Ontario’s colleges and universities minister is expected to announce funding Monday for post-secondary institutions to respond to their precarious finances.
The $1.2-billion package will include a roughly $900 million stabilization fund delivered to colleges and universities over three years, a source with knowledge of the province’s plans told CBC Toronto last week.
Funding will be allocated based on the needs of individual institutions who apply for it, the source said. It will be conditional on audits and the government will be looking for financial efficiencies, according to the source.
There will also be no tuition fee increases for three years, the source said.
A government-commissioned report released in November said that low levels of provincial funding to colleges and universities combined with a tuition cut and freeze in 2019 are posing a “significant threat” to the financial sustainability of the sector.
The report said that funding for publicly assisted colleges for full-time domestic students is at a lower level than every other province, while the Council of Ontario Universities has said at least 10 universities are facing operating deficits.
The expert panel recommended a one-time, 10 per cent increase in per-student funding to colleges and universities followed by inflationary increases in subsequent years, as well as a five per cent increase in tuition along with an “equally generous” increase to student aid.
Premier Doug Ford has already ruled out any tuition fee increases, but Colleges and Universities Minister Jill Dunlop is set to make an announcement today.
Dunlop’s announcement is set to come as post-secondary institutions have recently been saying their situation has grown even more dire following a federal announcement earlier this year that the number of visas for international undergraduate students will be slashed, with Ontario seeing its allotment cut in half.
A report last year by Higher Education Strategy Associates said Ontario’s post-secondary funding is “abysmal” and raising spending to the average of the other nine provinces would require $7.1 billion per year in additional funding — much higher than the current level of operating funding at around $5 billion.
“No province has underfunded post-secondary education more, and no province’s institutions have found so many ways to raise money from private sources,” the strategy firm wrote.
“On a per-student basis, the province funds universities at 57 per cent of the average of the other nine provinces; on the college side it is a mere 44 per cent.
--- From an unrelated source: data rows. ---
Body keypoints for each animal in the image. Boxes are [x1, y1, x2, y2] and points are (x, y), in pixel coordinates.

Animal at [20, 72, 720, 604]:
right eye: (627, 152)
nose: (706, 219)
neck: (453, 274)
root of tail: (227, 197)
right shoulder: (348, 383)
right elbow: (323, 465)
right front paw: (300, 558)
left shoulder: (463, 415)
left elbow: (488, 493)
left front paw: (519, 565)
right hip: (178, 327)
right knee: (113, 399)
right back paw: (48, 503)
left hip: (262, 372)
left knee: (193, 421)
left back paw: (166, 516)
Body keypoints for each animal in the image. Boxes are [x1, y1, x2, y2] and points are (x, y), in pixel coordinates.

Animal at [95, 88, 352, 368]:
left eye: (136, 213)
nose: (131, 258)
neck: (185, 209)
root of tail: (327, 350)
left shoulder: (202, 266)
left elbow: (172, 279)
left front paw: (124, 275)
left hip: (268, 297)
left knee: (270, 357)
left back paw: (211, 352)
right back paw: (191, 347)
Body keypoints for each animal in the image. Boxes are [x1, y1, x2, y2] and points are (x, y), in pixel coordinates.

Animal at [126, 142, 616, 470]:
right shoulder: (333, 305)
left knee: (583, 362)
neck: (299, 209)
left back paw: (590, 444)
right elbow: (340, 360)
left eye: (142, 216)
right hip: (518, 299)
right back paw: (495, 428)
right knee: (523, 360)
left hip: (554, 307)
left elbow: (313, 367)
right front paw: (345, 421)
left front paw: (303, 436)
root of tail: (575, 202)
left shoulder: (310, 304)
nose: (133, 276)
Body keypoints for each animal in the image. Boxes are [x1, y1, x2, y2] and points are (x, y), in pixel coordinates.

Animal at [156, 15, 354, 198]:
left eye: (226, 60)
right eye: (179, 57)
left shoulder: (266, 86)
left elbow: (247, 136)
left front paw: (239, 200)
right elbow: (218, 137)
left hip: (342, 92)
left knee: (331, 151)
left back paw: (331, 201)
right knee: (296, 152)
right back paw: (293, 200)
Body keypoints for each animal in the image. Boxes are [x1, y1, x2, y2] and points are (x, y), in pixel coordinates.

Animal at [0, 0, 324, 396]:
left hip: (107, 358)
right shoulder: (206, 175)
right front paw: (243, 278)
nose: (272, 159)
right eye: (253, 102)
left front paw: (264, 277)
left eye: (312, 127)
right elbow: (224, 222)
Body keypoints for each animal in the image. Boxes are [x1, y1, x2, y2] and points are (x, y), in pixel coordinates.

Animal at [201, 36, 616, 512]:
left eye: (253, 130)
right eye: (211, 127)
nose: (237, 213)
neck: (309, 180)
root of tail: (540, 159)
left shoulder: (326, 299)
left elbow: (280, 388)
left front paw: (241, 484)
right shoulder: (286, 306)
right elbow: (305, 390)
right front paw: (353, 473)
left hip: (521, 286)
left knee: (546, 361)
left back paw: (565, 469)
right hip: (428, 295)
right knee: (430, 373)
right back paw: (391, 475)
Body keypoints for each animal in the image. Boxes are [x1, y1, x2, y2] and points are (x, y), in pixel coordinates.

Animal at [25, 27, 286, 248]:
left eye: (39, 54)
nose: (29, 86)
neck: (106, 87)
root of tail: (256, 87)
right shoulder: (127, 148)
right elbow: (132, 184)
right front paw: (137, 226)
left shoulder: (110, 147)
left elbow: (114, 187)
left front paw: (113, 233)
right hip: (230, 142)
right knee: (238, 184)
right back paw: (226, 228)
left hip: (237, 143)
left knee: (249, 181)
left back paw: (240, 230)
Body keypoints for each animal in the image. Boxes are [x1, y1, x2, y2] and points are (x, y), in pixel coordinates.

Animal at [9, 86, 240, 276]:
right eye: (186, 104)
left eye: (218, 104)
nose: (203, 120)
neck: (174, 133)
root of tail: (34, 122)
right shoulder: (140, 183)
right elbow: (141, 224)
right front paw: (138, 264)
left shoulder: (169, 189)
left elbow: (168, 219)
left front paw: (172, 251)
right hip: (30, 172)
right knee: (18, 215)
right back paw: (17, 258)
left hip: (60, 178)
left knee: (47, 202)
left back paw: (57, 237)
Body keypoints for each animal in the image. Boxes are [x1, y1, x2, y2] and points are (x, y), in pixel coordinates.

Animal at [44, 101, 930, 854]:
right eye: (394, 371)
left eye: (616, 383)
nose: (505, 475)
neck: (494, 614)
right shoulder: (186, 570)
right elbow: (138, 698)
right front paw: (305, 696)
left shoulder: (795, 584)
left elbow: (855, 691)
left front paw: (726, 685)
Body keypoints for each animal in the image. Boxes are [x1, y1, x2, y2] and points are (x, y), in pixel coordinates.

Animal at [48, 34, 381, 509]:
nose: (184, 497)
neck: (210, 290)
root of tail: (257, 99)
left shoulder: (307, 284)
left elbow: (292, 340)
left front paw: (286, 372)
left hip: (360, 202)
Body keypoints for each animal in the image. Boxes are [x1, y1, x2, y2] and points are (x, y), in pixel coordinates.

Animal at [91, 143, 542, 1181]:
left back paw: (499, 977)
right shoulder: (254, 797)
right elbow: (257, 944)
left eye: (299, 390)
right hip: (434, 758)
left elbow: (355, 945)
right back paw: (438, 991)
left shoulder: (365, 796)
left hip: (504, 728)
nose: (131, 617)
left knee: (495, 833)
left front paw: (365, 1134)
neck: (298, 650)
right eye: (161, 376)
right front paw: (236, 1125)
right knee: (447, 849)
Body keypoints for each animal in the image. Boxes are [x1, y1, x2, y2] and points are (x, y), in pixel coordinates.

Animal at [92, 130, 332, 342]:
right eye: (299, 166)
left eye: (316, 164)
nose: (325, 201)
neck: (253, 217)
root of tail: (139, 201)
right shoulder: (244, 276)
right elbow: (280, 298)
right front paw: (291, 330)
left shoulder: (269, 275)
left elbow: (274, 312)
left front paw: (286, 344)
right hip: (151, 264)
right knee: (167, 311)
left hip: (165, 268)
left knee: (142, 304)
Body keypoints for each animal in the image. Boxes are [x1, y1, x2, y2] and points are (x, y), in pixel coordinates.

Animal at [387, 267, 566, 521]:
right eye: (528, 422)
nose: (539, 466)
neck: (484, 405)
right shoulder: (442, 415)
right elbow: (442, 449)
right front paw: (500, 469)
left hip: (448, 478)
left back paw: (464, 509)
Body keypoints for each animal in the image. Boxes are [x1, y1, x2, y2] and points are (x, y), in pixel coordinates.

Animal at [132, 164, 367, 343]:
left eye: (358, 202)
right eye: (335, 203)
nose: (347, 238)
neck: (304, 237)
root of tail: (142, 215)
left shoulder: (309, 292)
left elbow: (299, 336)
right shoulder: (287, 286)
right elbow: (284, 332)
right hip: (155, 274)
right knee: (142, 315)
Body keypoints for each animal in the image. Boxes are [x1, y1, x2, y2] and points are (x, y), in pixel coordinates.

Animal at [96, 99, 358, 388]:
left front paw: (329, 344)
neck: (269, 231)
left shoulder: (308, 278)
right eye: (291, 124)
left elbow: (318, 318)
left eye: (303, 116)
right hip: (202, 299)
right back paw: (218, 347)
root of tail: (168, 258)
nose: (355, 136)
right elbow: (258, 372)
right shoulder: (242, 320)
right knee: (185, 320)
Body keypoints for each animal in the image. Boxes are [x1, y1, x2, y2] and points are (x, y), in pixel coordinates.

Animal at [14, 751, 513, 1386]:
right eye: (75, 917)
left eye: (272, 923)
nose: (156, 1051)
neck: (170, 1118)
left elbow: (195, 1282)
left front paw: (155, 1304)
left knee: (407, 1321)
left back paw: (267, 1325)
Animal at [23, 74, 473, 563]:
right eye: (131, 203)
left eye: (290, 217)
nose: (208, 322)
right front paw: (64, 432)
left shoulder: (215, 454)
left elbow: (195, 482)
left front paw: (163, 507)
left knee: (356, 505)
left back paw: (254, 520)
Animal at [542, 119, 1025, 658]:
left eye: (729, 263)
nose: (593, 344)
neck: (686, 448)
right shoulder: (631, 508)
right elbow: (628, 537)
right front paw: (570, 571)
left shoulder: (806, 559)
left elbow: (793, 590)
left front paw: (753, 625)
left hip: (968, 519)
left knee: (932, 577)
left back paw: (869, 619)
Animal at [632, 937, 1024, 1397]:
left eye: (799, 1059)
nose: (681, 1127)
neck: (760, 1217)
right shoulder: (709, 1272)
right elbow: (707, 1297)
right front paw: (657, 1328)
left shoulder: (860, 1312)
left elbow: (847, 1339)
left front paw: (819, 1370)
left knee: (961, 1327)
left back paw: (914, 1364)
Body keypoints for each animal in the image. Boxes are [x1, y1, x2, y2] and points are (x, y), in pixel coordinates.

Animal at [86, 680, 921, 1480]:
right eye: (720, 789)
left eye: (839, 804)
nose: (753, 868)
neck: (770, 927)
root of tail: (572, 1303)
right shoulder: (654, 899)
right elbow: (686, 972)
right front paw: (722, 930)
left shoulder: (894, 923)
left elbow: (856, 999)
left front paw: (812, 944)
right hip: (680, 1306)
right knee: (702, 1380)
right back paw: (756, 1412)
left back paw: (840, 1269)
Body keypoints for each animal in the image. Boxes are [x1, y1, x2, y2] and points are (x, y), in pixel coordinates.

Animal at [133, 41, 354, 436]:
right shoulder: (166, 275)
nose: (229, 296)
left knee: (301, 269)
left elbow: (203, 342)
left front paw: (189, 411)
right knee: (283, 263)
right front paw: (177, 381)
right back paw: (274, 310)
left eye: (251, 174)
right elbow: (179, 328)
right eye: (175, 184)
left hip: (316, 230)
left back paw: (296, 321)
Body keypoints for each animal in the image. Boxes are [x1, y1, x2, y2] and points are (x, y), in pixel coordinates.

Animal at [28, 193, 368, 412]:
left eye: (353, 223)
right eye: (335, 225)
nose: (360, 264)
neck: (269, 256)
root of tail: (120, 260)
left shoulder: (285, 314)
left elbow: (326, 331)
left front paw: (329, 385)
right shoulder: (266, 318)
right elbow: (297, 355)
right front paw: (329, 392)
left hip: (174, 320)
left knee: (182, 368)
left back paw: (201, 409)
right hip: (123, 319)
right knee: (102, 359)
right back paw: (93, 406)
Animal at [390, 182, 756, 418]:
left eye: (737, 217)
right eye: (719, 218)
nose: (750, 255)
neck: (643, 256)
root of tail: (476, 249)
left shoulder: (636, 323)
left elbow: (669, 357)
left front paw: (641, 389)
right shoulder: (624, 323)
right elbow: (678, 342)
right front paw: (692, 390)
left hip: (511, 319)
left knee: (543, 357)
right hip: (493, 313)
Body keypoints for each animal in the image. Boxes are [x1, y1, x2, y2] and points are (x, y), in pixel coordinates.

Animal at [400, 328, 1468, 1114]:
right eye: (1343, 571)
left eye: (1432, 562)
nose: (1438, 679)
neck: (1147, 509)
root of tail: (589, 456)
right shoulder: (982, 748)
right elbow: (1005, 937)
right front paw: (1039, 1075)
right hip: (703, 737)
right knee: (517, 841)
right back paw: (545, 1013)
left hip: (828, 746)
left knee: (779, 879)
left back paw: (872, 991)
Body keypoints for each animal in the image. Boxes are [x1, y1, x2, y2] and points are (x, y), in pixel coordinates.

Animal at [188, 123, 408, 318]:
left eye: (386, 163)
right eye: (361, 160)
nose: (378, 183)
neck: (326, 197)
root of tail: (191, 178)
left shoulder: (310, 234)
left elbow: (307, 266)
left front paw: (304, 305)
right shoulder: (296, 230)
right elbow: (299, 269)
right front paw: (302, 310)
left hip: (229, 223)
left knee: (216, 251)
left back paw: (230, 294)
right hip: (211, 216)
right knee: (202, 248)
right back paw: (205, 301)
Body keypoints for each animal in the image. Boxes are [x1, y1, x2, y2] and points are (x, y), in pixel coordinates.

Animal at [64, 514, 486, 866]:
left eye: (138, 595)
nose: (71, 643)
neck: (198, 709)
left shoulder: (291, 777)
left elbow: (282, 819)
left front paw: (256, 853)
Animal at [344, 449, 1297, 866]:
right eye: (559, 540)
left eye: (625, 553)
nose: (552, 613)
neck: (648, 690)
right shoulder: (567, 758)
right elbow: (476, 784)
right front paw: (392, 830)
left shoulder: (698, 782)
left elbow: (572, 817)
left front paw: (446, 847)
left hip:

It is tenth out of ten in every interprovincial comparison of financing.”
The low levels of government funding have caused post-secondary institutions to increasingly turn to international student tuition fees, which are much higher than the rates for Canadian students.
Average university fees in 2020-21 were $7,938 for domestic undergraduate students and $40,525 for international undergraduate students, the auditor general said in a 2022 report.
The Smart Prosperity Institute, a University of Ottawa-based think tank, reported last year that Ontario universities nearly doubled international student enrolment between 2014 and 2015, and 2021 and 2022, and colleges more than tripled international enrolment.
Ontario’s government-commissioned report on post-secondary finances said international student revenue is now fundamental to the sector’s viability, greatly raising institutions’ risk exposure.